In their role as responsible global leaders, G8/G7 policymakers should adopt agendas that foster such a global governance system. At the same time the leaders and ministers can advocate policies that will go a long way toward meeting its stated objective in 1975 of "strengthening democratic societies everywhere." These include:
· Proceed with earlier commitments made during the Asian financial crisis to reform the international financial architecture to address the problem of large, speculative capital flows instead of its present focus on patching the architecture's cracks and its asymmetric attention to reforming the policies of borrowing nations.
· Increase economic aid commitments at least to the UN target of 0.7% of the donor's gross domestic product. (The U.S. contributes less than one-seventh of this target, the lowest level of any major industrialized nation.)
· Substantially expand the 1999 Cologne summit's commitment to IMF/World Bank debt relief programs, eliminating 100% of the bilateral and multilateral debt of the poorest nations.
· Commit (without demanding parallel commitments from developing countries) to substantial cuts in carbon emissions at least as deep as those called for in the Kyoto Protocol.
· Provide leadership in countering international terrorism that focuses on multilateral action, maintains respect for human rights, and addresses crises like the Israeli-Palestinian conflict that spark terrorism.
Finally, return to where it began—macroeconomic policy coordination among industrialized nations—with policy recommendations to address the structural problems in their own economies that could jeopardize global economic stability. First up for review should be the U.S. economy, with its unsustainable trade deficits and private debt—both of which are at record highs. Also, in keeping with a renewed focus on macroeconomic policy coordination, the G8/G7 should strive for an agreement among Washington, Brussels (EU), and Tokyo to reduce the volatility of the three key exchange rates of the current international financial system by agreeing to impose upper and lower bands on the euro-dollar, dollar-yen, and euro-yen exchange rates, along with measures—such as a currency exchange tax—to reduce speculative attacks on these rates.
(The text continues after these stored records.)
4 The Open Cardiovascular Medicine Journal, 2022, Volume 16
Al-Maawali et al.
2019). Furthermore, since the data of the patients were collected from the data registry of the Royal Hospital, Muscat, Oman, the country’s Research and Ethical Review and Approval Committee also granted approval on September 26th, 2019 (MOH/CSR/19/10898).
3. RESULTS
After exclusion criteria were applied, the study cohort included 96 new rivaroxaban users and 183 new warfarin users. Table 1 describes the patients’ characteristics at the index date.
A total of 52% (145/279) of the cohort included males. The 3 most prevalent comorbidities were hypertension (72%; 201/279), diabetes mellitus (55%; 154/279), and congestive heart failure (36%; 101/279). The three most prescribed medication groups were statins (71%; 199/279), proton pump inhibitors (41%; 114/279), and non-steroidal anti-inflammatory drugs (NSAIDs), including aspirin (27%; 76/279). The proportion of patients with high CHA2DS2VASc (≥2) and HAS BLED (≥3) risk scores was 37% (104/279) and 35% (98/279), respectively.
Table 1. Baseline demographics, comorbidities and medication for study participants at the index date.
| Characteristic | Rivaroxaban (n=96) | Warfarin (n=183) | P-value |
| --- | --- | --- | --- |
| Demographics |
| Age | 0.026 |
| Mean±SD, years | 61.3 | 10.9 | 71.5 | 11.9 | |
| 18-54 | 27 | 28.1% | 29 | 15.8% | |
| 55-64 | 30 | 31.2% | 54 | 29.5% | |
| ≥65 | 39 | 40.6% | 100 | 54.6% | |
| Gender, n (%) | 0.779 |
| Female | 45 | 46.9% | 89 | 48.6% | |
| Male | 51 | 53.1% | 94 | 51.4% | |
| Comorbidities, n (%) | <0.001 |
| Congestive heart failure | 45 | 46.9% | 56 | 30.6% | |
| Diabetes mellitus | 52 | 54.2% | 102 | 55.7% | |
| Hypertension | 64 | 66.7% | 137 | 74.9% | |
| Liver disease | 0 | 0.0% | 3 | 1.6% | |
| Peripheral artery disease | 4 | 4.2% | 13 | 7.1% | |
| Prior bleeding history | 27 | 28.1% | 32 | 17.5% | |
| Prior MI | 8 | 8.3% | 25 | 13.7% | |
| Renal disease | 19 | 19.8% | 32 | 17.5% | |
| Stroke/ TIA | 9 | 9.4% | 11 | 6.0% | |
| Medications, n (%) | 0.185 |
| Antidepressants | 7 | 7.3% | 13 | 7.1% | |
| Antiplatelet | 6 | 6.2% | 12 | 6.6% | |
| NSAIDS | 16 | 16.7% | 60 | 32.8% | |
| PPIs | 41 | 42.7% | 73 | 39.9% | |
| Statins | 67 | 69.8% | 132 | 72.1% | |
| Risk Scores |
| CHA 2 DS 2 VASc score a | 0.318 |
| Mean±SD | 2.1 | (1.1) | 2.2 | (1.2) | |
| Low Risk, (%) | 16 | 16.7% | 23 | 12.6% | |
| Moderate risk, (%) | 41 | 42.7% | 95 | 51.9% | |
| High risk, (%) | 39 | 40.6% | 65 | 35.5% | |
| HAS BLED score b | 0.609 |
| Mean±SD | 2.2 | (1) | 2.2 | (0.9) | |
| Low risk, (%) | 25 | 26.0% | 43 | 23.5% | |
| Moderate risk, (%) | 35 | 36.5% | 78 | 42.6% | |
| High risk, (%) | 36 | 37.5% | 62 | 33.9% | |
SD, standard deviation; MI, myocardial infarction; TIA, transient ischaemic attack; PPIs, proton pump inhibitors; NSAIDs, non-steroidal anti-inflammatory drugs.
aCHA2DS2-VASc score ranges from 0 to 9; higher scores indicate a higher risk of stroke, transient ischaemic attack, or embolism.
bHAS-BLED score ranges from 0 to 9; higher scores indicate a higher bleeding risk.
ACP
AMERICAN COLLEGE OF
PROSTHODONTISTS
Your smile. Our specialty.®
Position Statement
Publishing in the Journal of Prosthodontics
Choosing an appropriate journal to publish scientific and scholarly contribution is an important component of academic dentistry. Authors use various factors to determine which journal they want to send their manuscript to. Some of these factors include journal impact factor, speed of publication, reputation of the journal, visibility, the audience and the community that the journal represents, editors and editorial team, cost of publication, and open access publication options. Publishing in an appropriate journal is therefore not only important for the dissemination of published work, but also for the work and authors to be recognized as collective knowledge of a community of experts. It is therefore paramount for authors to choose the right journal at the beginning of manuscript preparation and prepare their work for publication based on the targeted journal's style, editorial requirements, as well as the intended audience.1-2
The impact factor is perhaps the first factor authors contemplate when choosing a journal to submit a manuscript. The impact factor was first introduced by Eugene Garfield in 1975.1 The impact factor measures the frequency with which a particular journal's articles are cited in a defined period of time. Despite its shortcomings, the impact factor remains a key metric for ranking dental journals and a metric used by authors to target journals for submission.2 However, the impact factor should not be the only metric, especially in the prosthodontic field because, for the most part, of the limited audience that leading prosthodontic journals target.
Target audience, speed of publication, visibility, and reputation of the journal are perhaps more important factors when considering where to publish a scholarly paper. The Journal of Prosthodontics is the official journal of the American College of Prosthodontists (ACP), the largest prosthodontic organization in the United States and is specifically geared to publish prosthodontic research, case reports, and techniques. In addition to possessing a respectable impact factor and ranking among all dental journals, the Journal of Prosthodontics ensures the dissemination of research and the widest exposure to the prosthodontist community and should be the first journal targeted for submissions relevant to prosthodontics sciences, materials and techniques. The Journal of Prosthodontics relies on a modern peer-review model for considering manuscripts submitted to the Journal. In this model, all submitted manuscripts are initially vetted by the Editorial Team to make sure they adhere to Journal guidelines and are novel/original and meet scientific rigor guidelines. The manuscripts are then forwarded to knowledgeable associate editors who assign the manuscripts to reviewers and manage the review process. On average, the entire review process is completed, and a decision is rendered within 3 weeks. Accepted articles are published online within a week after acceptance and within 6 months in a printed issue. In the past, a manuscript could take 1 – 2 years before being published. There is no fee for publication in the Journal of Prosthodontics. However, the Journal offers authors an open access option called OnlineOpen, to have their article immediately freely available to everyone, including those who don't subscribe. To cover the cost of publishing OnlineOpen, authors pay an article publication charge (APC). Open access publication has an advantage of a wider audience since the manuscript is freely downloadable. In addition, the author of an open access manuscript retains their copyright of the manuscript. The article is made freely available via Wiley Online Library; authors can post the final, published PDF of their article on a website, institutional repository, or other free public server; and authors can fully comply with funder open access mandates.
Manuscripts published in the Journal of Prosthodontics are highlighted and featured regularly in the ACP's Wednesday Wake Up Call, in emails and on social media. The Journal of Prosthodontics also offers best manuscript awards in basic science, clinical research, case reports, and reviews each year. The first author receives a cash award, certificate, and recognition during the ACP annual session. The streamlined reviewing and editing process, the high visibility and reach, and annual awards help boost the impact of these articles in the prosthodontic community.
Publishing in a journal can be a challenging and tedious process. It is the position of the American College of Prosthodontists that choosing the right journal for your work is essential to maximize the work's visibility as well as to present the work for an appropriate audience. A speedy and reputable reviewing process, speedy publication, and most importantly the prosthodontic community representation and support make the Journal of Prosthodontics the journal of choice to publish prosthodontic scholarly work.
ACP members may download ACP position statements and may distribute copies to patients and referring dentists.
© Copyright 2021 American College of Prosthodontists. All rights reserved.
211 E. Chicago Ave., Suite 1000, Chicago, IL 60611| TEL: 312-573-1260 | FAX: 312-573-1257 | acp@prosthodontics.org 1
The G8/G7 would go a long way toward improving its credibility as an important forum of global leaders if it distanced itself from the professions of belief in free trade ideology that have characterized past summits. At the same time, the G7 leaders should refocus their attention on the grave global affairs crises—including security (arms proliferation), economic (increasing social polarization and marginalization), and environmental problems (global climate change)—for which the wealthy nations are primarily responsible.